Zmień proszę "helvetica" na "courier" w danych, zaczynając od ich początku i kończąc na wierszu z "(cm) <= 6.05\ngini" włącznie, a poza tym przepisz te wiersze bez zmian. Obrazki pomiń.
-----
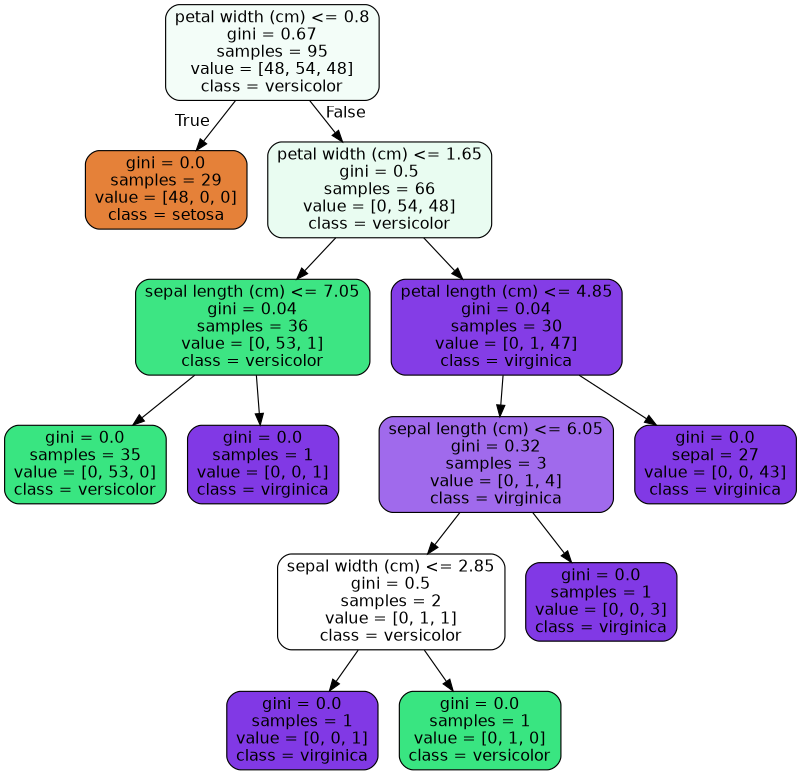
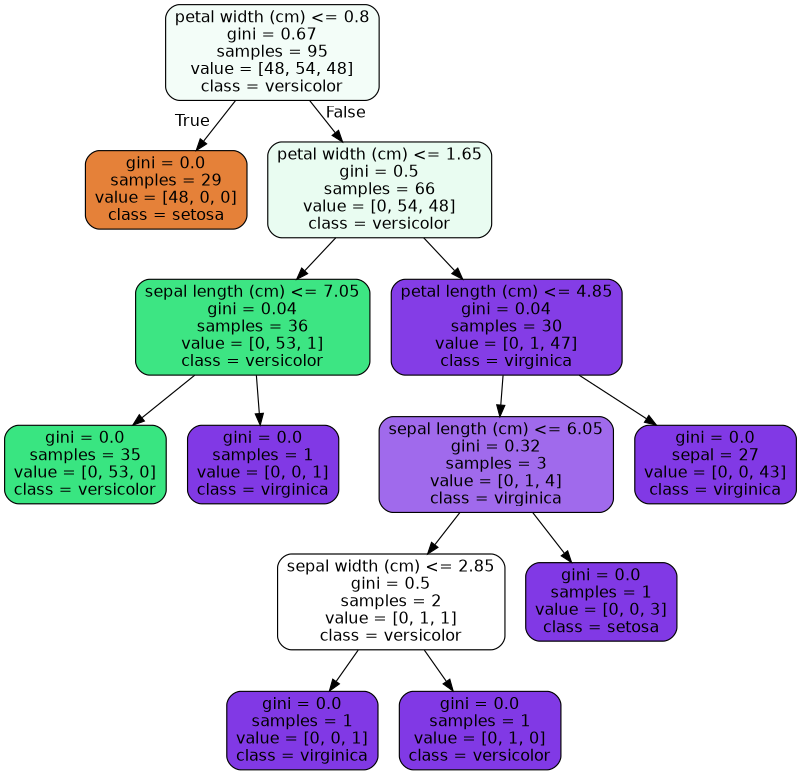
  digraph {
    node [color=black fillcolor="#8139e5" fontname=helvetica shape=box style="filled, rounded"]
    edge [fontname=helvetica]
    n1 [fillcolor="#f3fdf8" label="petal width (cm) <= 0.8\ngini = 0.67\nsamples = 95\nvalue = [48, 54, 48]\nclass = versicolor"]
    n2 [fillcolor="#e58139" label="gini = 0.0\nsamples = 29\nvalue = [48, 0, 0]\nclass = setosa"]
    n3 [fillcolor="#e9fcf1" label="petal width (cm) <= 1.65\ngini = 0.5\nsamples = 66\nvalue = [0, 54, 48]\nclass = versicolor"]
    n4 [fillcolor="#3de583" label="sepal length (cm) <= 7.05\ngini = 0.04\nsamples = 36\nvalue = [0, 53, 1]\nclass = versicolor"]
    n5 [fillcolor="#843de6" label="petal length (cm) <= 4.85\ngini = 0.04\nsamples = 30\nvalue = [0, 1, 47]\nclass = virginica"]
    n6 [fillcolor="#39e581" label="gini = 0.0\nsamples = 35\nvalue = [0, 53, 0]\nclass = versicolor"]
    n7 [label="gini = 0.0\nsamples = 1\nvalue = [0, 0, 1]\nclass = virginica"]
    n8 [fillcolor="#a06aec" label="sepal length (cm) <= 6.05\ngini = 0.32\nsamples = 3\nvalue = [0, 1, 4]\nclass = virginica"]
    n9 [label="gini = 0.0\nsepal = 27\nvalue = [0, 0, 43]\nclass = virginica"]
    n10 [fillcolor="#ffffff" label="sepal width (cm) <= 2.85\ngini = 0.5\nsamples = 2\nvalue = [0, 1, 1]\nclass = versicolor"]
-   n11 [label="gini = 0.0\nsamples = 1\nvalue = [0, 0, 3]\nclass = virginica"]
+   n11 [label="gini = 0.0\nsamples = 1\nvalue = [0, 0, 3]\nclass = setosa"]
    n12 [label="gini = 0.0\nsamples = 1\nvalue = [0, 0, 1]\nclass = virginica"]
-   n13 [fillcolor="#39e581" label="gini = 0.0\nsamples = 1\nvalue = [0, 1, 0]\nclass = versicolor"]
+   n13 [label="gini = 0.0\nsamples = 1\nvalue = [0, 1, 0]\nclass = versicolor"]
    n1 -> n2 [headlabel=True labelangle=45 labeldistance=2.5]
    n1 -> n3 [headlabel=False labelangle=-45 labeldistance=2.5]
    n3 -> n4
    n3 -> n5
    n4 -> n6
    n4 -> n7
    n5 -> n8
    n5 -> n9
    n8 -> n10
    n8 -> n11
    n10 -> n12
    n10 -> n13
  }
-----
◆ **WYNIK ĆWICZENIA**:
  digraph {
    node [color=black fillcolor="#8139e5" fontname=courier shape=box style="filled, rounded"]
    edge [fontname=courier]
    n1 [fillcolor="#f3fdf8" label="petal width (cm) <= 0.8\ngini = 0.67\nsamples = 95\nvalue = [48, 54, 48]\nclass = versicolor"]
    n2 [fillcolor="#e58139" label="gini = 0.0\nsamples = 29\nvalue = [48, 0, 0]\nclass = setosa"]
    n3 [fillcolor="#e9fcf1" label="petal width (cm) <= 1.65\ngini = 0.5\nsamples = 66\nvalue = [0, 54, 48]\nclass = versicolor"]
    n4 [fillcolor="#3de583" label="sepal length (cm) <= 7.05\ngini = 0.04\nsamples = 36\nvalue = [0, 53, 1]\nclass = versicolor"]
    n5 [fillcolor="#843de6" label="petal length (cm) <= 4.85\ngini = 0.04\nsamples = 30\nvalue = [0, 1, 47]\nclass = virginica"]
    n6 [fillcolor="#39e581" label="gini = 0.0\nsamples = 35\nvalue = [0, 53, 0]\nclass = versicolor"]
    n7 [label="gini = 0.0\nsamples = 1\nvalue = [0, 0, 1]\nclass = virginica"]
    n8 [fillcolor="#a06aec" label="sepal length (cm) <= 6.05\ngini = 0.32\nsamples = 3\nvalue = [0, 1, 4]\nclass = virginica"]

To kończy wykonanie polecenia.